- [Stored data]

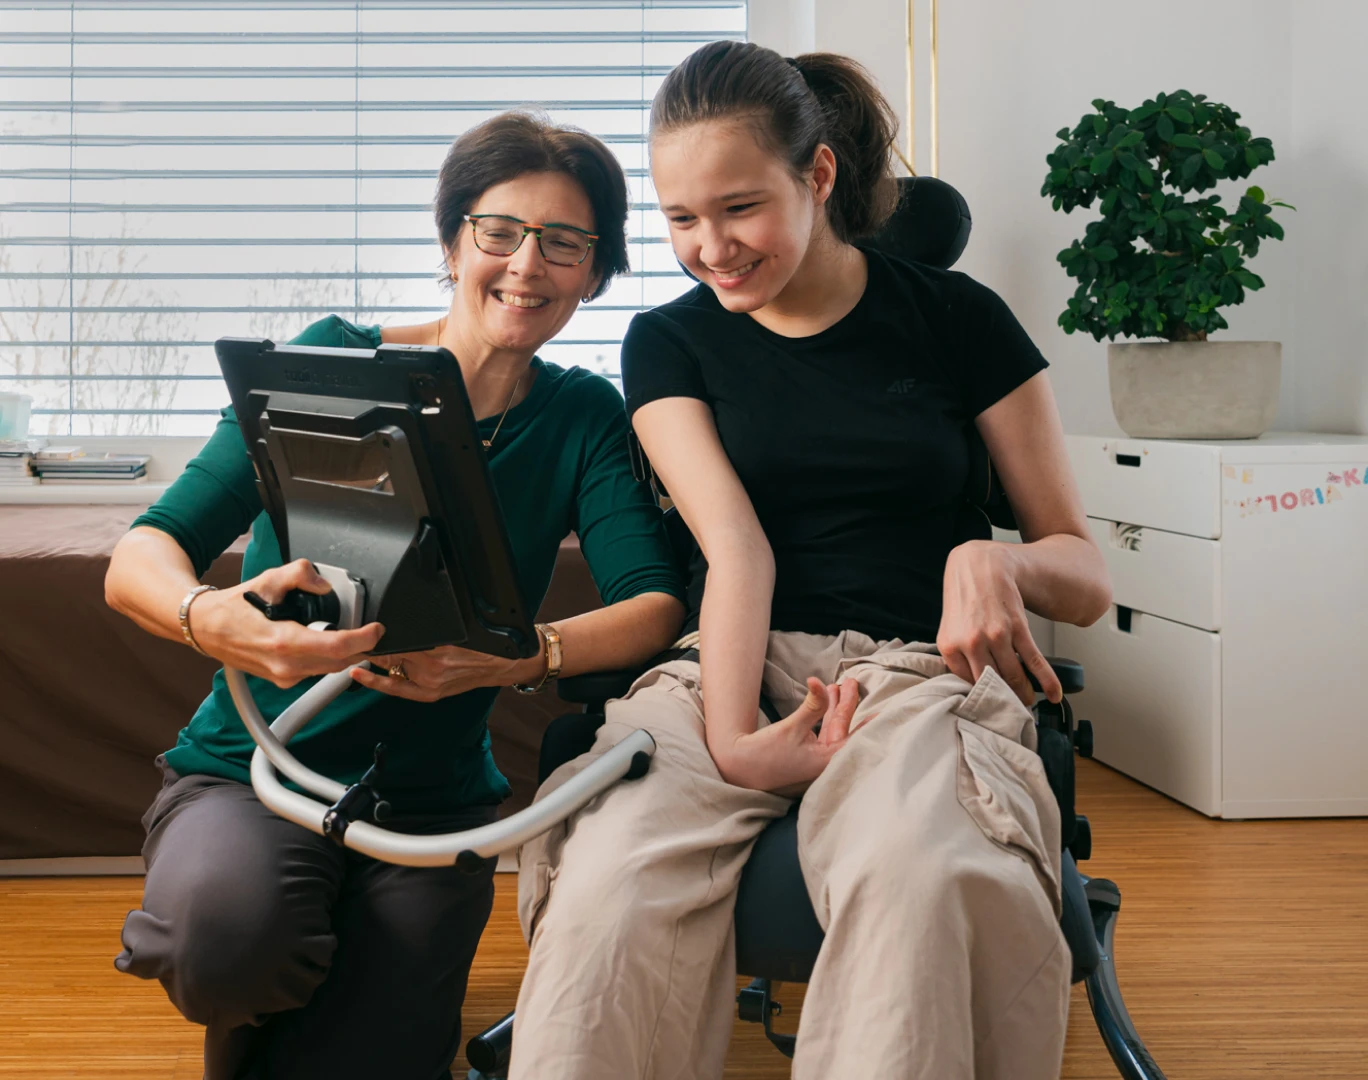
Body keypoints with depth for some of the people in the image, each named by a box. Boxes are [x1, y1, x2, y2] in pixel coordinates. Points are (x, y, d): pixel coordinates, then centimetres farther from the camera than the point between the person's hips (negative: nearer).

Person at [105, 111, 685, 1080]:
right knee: (232, 921, -33)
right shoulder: (336, 361, -7)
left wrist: (525, 653, -33)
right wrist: (215, 621, -38)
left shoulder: (582, 416, 1)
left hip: (435, 804, 2)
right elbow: (137, 559, -14)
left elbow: (656, 604, -12)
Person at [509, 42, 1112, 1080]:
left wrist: (996, 562, -15)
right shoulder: (666, 343, 12)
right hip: (734, 664, 1)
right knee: (610, 889, -33)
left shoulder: (956, 319, 8)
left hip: (916, 667, -1)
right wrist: (732, 739, -22)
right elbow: (738, 548, -5)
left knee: (921, 878, -37)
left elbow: (1087, 571, 9)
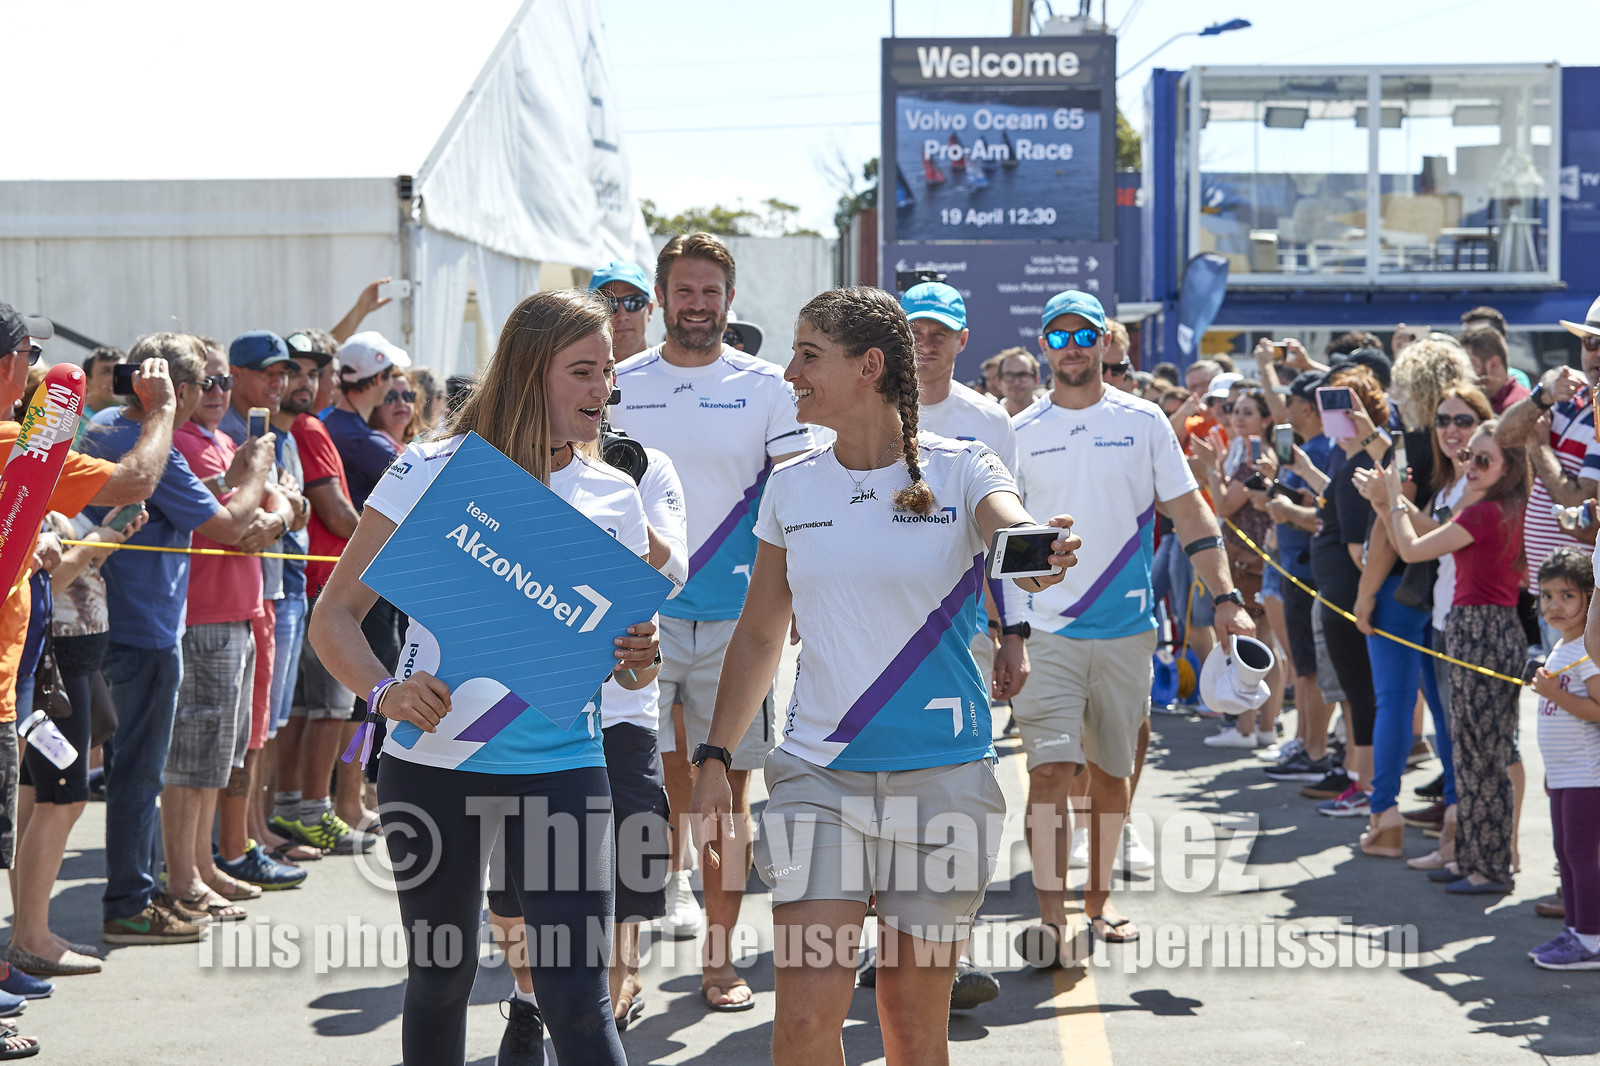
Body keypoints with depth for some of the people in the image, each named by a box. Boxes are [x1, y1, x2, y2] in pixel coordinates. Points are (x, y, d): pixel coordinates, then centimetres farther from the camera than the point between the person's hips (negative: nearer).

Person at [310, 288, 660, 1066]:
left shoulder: (612, 498, 6)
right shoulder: (431, 472, -3)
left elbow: (628, 667, 12)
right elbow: (334, 616, -4)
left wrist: (640, 663, -12)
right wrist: (386, 693, -24)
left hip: (560, 764, 1)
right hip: (432, 762, -1)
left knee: (576, 998, -7)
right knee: (440, 977, 12)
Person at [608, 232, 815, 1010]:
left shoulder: (766, 388, 4)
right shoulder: (619, 385, 7)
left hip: (736, 616, 0)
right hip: (637, 615, 0)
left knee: (728, 784, 4)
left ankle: (718, 956, 12)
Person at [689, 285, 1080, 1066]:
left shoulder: (960, 469, -4)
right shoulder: (792, 487, 5)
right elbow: (759, 633, 14)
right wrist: (715, 755, 8)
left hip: (941, 774, -2)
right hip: (819, 771, 2)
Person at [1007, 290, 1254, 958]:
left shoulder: (1142, 421, 3)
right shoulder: (1021, 433, 4)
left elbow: (1190, 513, 4)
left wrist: (1225, 599, -6)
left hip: (1126, 630, 1)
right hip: (1045, 629, -1)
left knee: (1112, 770, 10)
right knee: (1050, 767, -12)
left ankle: (1100, 897, 25)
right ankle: (1051, 916, -11)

- [EXERCISE DESCRIPTION] Rewrite everything from the line containing "right elbow: (334, 616, -4)" down to the end of the rows, keeping the person box lines as they are. Multiply each keypoint value (x, y and depth) by 1.15 and round it to a whole number, with halves rounded up.

- [EXPECTED ANSWER]
right elbow: (384, 708, -5)
left wrist: (736, 762, -14)
right wrist: (444, 797, -28)
left hip: (644, 879, 1)
right hip: (497, 876, -1)
left knee: (662, 1148, -8)
right knee: (506, 1124, 14)
Person at [608, 232, 815, 1010]:
left shoulder: (881, 446, 5)
right shoulder: (712, 443, 8)
left hip: (846, 708, 0)
right hip: (733, 707, 0)
left knee: (837, 902, 5)
left ankle: (826, 1099, 14)
Person at [689, 285, 1080, 1066]:
left shoulder: (1104, 539, -5)
right shoulder: (911, 560, 6)
right elbow: (873, 728, 16)
right wrist: (822, 868, 9)
left hip: (1082, 890, -2)
right hip: (942, 887, 2)
Person at [1007, 290, 1254, 958]:
left shoulder: (1313, 484, 3)
right shoulder: (1174, 498, 5)
left elbow: (1369, 590, 5)
left wrist: (1409, 689, -7)
left hip: (1295, 725, 1)
right hip: (1202, 723, -1)
left knee: (1279, 886, 12)
right knee: (1208, 882, -14)
left ankle: (1265, 1032, 29)
right ankle: (1209, 1053, -13)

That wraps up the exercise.